Le virus H5N1 est plus agressif et la grippe aviaire plus grave que les années précédentes chez les animaux mais, pour la population générale, le risque est jugé faible par les chercheurs.
- Le virus H5N1 est présent en Europe, en Asie et en Amérique.
- Il a évolué et la maladie est plus grave qu’auparavant.
- Néanmoins, le risque reste faible pour l’Homme.
Repéré pour la première fois en 1997 lors d’une épidémie à Hong Kong qui avait causé la mort de six personnes, selon l’Institut Pasteur, le virus de la grippe aviaire H5N1 réapparaît dans le monde et en Europe. Depuis 2021, la maladie est jugée plus grave par des chercheurs dont les travaux ont été publiés dans la revue Nature Communications, et connaîtrait une expansion géographique inquiétante en Asie, en Europe, en Afrique et en Amérique du Nord.
Grippe aviaire : le virus H5N1 plus dangereux
Pour rappel, la grippe aviaire est « une maladie virale qui sévit chez les oiseaux, et dont le taux de mortalité est très élevé chez les oiseaux d’élevage (poulet, oies, etc.)”, peut-on lire sur le site de l’institut Pasteur. Le virus H5N1 entraîne principalement des épizooties, c’est-à-dire des maladies touchant uniquement des espèces animales. Mais il fait partie des virus aviaires qui peuvent être pathogènes pour l’être humain.

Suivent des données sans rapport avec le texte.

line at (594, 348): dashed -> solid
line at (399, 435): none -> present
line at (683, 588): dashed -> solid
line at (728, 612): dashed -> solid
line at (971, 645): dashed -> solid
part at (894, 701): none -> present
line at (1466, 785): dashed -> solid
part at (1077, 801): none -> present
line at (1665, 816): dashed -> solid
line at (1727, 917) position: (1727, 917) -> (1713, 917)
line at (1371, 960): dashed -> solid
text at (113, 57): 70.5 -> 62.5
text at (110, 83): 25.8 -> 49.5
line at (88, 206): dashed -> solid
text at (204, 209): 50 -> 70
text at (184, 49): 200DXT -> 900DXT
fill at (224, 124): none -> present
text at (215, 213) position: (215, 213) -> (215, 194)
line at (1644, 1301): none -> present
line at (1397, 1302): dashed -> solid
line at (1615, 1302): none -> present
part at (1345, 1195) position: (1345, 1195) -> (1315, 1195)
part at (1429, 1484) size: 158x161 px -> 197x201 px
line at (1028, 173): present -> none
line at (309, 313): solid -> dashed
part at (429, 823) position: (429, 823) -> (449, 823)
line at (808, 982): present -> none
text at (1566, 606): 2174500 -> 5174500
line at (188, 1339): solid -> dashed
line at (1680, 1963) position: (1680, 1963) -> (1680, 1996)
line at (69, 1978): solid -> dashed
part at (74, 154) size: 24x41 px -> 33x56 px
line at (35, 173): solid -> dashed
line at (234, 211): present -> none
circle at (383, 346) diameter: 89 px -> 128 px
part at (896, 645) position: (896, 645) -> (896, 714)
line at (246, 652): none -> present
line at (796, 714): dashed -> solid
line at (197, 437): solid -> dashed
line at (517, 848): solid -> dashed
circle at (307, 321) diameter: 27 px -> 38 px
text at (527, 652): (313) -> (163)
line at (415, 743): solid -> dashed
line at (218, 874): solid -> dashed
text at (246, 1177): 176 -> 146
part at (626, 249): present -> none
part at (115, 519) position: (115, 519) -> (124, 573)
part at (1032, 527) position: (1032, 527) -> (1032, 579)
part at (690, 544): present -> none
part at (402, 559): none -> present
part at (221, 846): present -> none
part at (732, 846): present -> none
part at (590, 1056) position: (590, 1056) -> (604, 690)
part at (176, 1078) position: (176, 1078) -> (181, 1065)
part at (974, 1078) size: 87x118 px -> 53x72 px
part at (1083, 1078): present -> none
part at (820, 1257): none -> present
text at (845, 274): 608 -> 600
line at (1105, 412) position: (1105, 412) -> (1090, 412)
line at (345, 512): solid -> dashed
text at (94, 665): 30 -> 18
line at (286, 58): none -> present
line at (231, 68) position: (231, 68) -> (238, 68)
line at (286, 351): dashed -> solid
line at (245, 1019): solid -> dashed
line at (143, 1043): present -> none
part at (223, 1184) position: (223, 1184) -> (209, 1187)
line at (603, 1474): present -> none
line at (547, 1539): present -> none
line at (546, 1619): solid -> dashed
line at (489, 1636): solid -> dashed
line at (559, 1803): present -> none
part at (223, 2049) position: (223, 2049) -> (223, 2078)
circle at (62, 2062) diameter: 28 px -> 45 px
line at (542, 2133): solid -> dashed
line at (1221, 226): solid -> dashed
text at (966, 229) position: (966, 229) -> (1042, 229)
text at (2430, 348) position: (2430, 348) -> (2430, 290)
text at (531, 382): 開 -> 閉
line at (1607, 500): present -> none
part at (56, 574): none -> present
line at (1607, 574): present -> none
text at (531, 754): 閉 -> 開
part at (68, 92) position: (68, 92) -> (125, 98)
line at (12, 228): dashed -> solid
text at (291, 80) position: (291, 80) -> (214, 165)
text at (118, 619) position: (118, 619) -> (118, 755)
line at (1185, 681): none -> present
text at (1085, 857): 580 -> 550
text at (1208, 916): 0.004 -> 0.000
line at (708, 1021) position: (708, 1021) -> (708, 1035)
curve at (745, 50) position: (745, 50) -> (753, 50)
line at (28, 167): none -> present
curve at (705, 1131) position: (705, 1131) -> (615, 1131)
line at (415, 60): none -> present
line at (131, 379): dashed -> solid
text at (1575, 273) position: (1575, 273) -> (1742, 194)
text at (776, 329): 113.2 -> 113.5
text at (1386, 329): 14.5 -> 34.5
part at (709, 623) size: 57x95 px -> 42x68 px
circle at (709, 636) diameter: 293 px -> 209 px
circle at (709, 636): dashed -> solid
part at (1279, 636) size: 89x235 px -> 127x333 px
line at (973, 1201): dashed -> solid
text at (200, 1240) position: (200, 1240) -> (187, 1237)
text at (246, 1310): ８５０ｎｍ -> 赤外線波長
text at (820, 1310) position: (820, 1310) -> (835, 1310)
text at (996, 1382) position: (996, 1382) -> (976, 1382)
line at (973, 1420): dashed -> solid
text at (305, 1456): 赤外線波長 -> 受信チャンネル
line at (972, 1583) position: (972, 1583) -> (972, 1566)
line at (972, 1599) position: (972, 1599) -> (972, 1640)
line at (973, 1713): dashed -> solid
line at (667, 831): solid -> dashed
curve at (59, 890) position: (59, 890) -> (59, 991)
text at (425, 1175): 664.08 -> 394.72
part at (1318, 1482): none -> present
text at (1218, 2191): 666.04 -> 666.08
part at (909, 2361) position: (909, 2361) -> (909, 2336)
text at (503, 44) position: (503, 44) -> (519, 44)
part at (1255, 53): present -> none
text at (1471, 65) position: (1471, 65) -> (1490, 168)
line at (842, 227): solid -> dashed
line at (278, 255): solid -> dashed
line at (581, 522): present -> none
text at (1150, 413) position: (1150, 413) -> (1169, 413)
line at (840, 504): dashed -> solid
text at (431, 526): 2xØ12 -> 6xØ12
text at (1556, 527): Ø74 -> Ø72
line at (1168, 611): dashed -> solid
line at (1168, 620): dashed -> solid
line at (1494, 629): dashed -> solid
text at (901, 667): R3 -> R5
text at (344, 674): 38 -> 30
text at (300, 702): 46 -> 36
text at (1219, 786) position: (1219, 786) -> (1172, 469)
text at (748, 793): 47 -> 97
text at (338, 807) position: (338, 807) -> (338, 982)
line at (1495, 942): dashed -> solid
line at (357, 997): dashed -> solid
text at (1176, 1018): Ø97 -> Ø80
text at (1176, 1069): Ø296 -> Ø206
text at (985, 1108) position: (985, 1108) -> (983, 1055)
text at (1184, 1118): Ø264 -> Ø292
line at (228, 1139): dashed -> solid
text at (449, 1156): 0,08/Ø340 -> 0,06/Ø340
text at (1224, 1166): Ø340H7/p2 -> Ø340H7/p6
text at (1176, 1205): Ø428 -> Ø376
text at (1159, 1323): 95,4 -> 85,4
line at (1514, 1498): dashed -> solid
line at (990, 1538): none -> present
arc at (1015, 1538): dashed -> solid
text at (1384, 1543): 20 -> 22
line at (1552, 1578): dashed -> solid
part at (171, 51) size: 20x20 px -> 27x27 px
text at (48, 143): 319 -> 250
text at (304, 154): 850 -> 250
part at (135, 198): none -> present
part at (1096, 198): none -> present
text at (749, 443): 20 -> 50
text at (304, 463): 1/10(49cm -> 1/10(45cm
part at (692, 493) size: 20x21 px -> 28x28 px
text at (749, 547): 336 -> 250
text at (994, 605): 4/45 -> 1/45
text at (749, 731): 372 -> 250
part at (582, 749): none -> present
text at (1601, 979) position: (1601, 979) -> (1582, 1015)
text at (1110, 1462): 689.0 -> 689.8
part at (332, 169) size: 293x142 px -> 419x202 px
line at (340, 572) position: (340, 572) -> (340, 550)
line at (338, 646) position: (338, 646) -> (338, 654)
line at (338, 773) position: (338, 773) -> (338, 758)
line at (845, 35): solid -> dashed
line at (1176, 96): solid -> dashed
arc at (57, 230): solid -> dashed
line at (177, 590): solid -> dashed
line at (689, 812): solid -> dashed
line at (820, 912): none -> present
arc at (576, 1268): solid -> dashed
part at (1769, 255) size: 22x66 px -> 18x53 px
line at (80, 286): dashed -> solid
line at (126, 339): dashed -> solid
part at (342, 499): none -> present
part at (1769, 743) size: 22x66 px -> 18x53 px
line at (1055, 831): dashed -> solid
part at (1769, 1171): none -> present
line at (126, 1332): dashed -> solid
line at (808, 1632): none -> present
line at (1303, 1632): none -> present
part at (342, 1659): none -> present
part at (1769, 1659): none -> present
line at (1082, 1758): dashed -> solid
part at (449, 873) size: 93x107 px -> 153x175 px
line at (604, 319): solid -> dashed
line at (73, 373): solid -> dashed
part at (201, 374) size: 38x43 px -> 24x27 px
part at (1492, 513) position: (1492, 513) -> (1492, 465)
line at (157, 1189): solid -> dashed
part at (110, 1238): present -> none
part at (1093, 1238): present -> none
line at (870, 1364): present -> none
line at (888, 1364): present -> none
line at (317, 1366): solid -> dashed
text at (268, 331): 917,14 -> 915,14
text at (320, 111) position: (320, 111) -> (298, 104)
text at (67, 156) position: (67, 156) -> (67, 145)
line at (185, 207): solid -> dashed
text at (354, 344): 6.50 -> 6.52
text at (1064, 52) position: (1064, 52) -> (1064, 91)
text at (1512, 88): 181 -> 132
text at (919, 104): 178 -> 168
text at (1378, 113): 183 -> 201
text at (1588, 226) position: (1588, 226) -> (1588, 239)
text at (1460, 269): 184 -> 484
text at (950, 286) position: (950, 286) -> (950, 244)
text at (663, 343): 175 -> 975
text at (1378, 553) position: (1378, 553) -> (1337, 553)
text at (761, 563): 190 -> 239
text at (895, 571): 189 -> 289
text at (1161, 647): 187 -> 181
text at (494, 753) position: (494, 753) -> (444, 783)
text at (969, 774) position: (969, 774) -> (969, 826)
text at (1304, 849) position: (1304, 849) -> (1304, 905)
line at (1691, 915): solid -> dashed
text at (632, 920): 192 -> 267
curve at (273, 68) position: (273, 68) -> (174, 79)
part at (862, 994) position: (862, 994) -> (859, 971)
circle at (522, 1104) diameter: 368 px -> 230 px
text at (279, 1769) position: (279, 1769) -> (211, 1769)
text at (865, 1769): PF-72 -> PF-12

Lors de leurs études, les chercheurs ont voulu montrer que la prolifération récente du virus était aussi liée à son évolution. Le virus H5N1 aurait acquis de nouveaux gènes et pourrait infecter le cerveau de mammifères, ce qui n’était pas le cas avec les précédentes souches du virus. « Nous n’avons jamais vu un virus comme celui-ci« , explique Richard Webby, l’un des auteurs, dans un communiqué. Il souligne qu’en 24 ans à travailler sur ce virus « nous n’avons pas vu cette capacité à provoquer des maladies [graves] mais aussi à se maintenir dans ces populations d’oiseaux sauvages. »
Les précédents virus avaient infecté des oiseaux mais les épidémies avaient pris fin. Cette fois, l’épidémie se propage et atteint d’autres espèces. « Il infecte également d’autres espèces d’oiseaux et de mammifères aux États-Unis, poursuit Richard Webby. Il y a un risque d’exposition plus élevé pour les êtres humains et les autres mammifères que nous n’avons jamais connu en Amérique du Nord. Nous n’avons jamais vraiment été exposés à ce niveau de circulation de virus grippaux hautement pathogènes.”